Editor’s note: This post was updated on Nov. 10, 2019.
Take a moment and imagine the scene outside your child’s school just minutes before the morning bell. What does it look like?
If the first image in your mind is of cars jockeying for position in the drop-off zone, you are not alone. Driving to school, rather than walking, riding, or taking transit, has become the routine mode of transportation for kids.
After recognizing that driving habits were actually putting students at risk, one school in North Vancouver put their foot down, both literally and figuratively. Canyon Heights Elementary School introduced Freedom Friday in December 2015 and began “a weekly celebration focused on encouraging walking, cycling, or any other people-powered means to get to and from class,” as described in an article by Daily Hive.

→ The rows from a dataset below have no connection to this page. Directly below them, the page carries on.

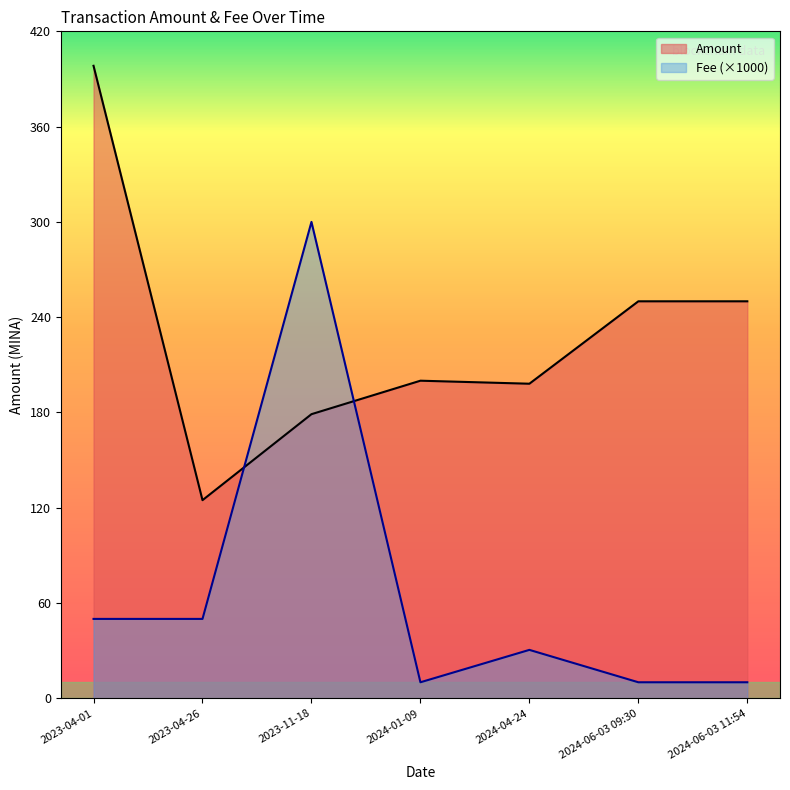

What is the sum of all Fee values?

460.8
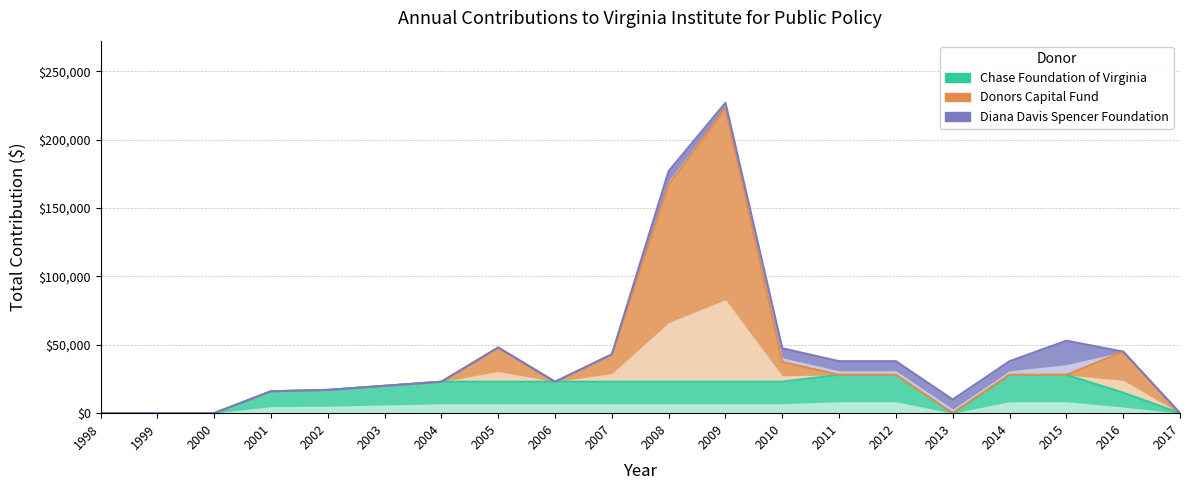

True or false: Chase Foundation of Virginia has a value of 0 at 1998.

True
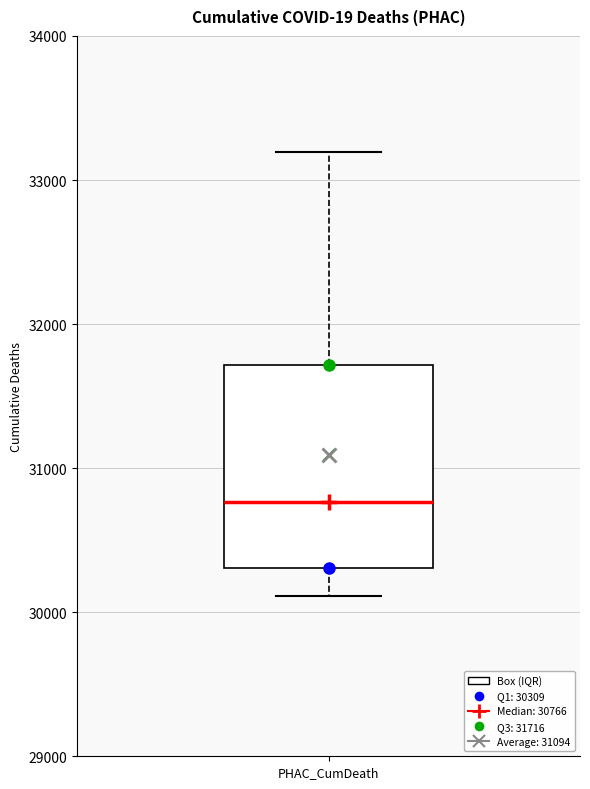

Transcribe this box plot: give where the median line is, the range the box spans, and where the two whiskers end, as read against the y-axis. The values are not printed on the chart, so give them approximately, as read against the axis.

median 30800, box 30300 to 31700, whiskers 30100 to 33200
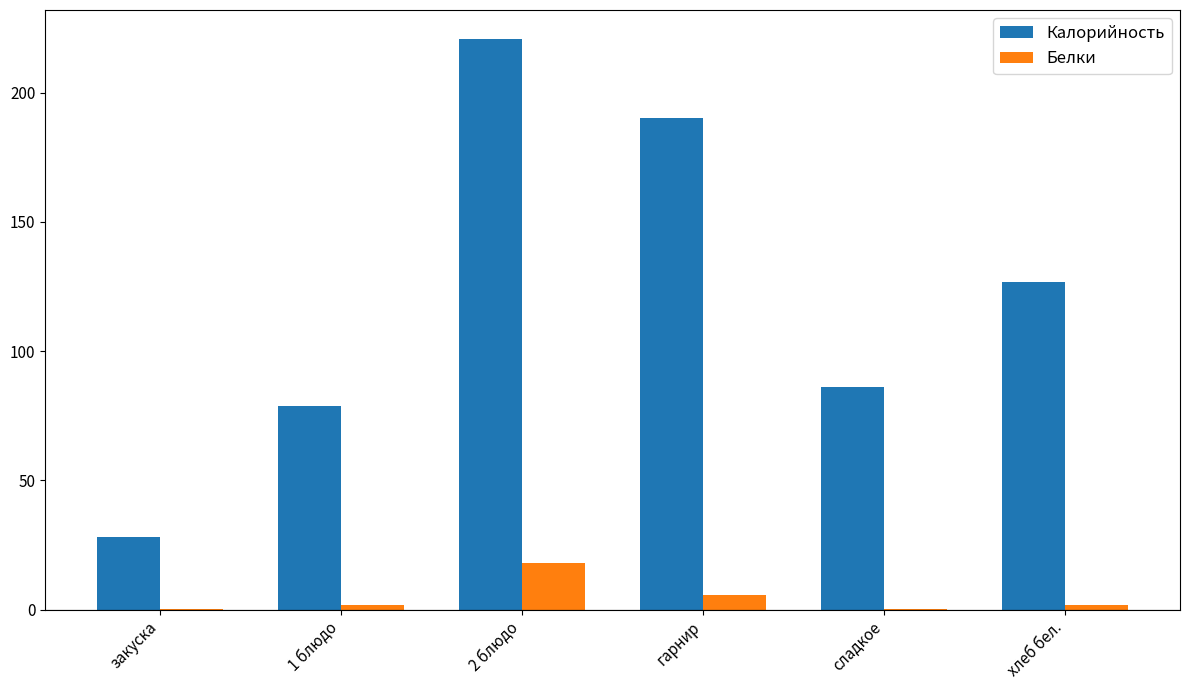

The Калорийность series shows 49.8 at закуска. True or false?

False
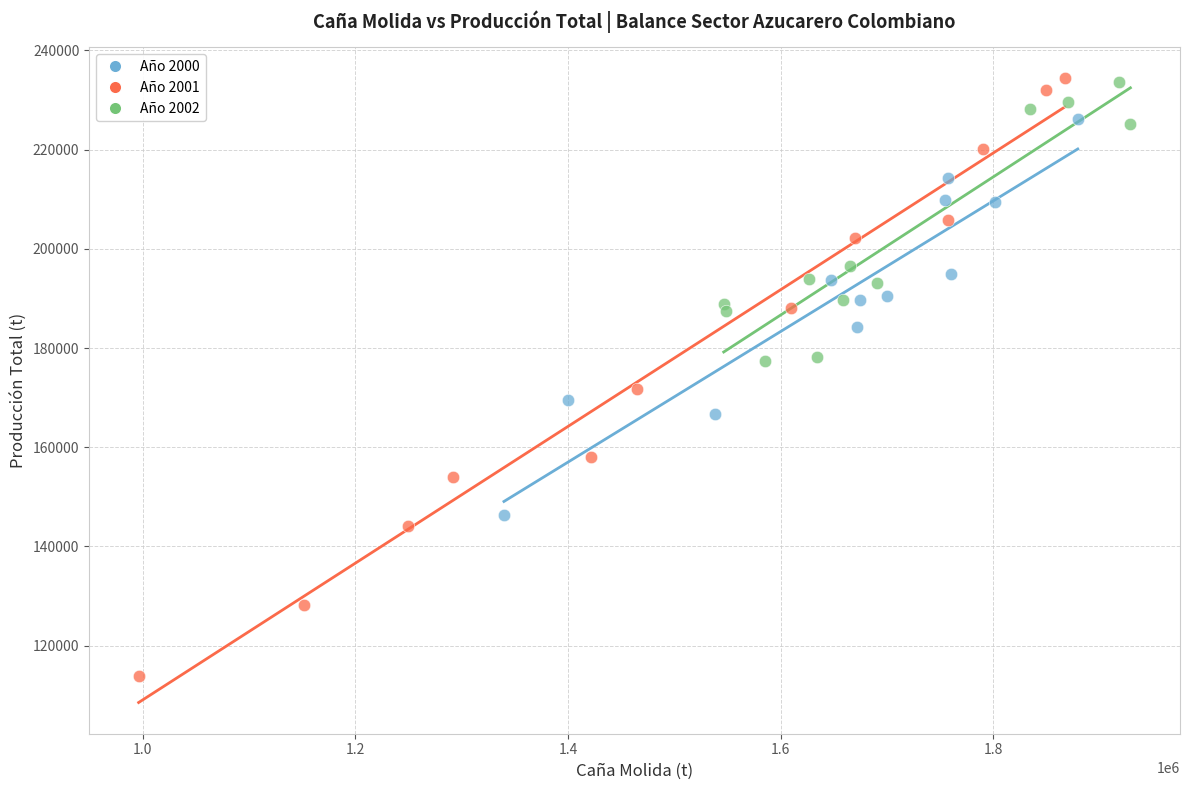

Which series has the largest Y range (max minus min)?

Año 2001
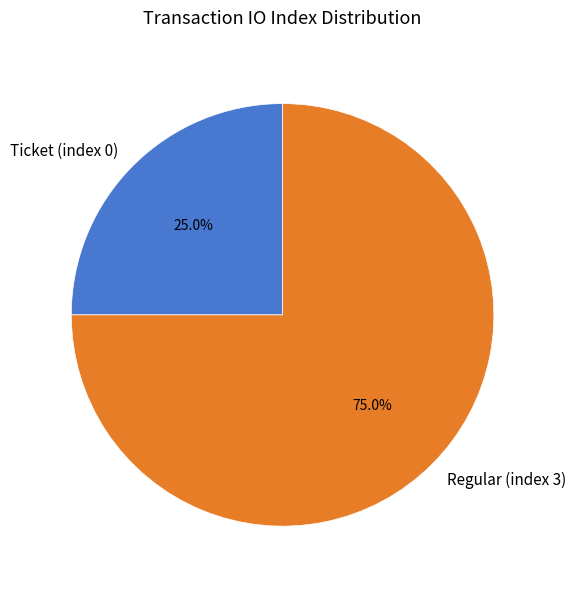

To the nearest percent, what is the difference between the Regular (index 3) and Ticket (index 0) slice percentages?

50%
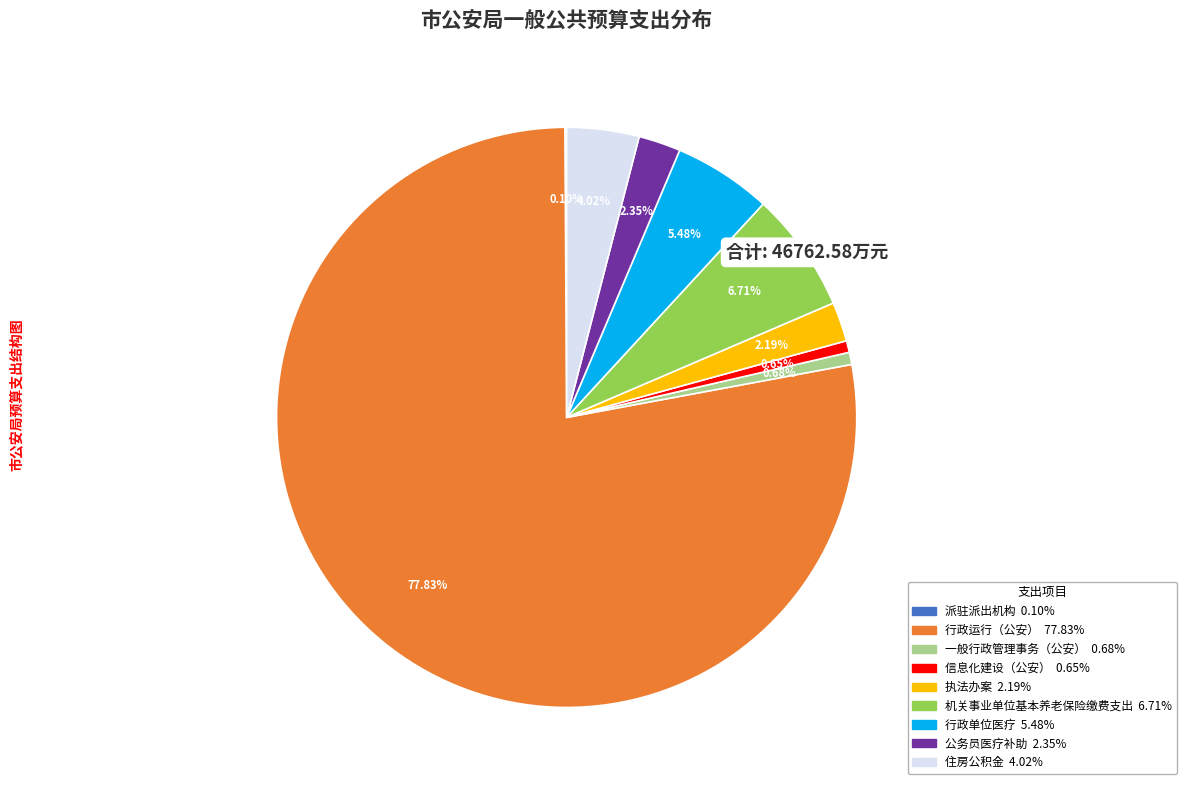

The 行政运行（公安） slice represents 78% of the pie. True or false?

True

The move came as a result of a particularly enthusiastic group of parents. Although the goal was to create a safe means of commuting to school, unexpected benefits have occurred as a result of Freedom Friday. Families, who might never have connected otherwise, are meeting, and newcomers to the area are enjoying the increase in community spirit.
But perhaps the most intriguing initiative created was the Drive to Five zones, “areas where parking is easier to find, and [their] kids can still stretch their legs (and their brains) with a five-minute walk.”
Since the inaugural Freedom Friday in December, Canyon Heights has experienced enormous success with the program and are looking to expand in the future. Thinking back to the morning scene you imagined outside your child’s school, does an initiative like the one in North Vancouver seem realistic? How would it look different at your child’s school?
Freedom Friday began the discussion. Let’s keep it going.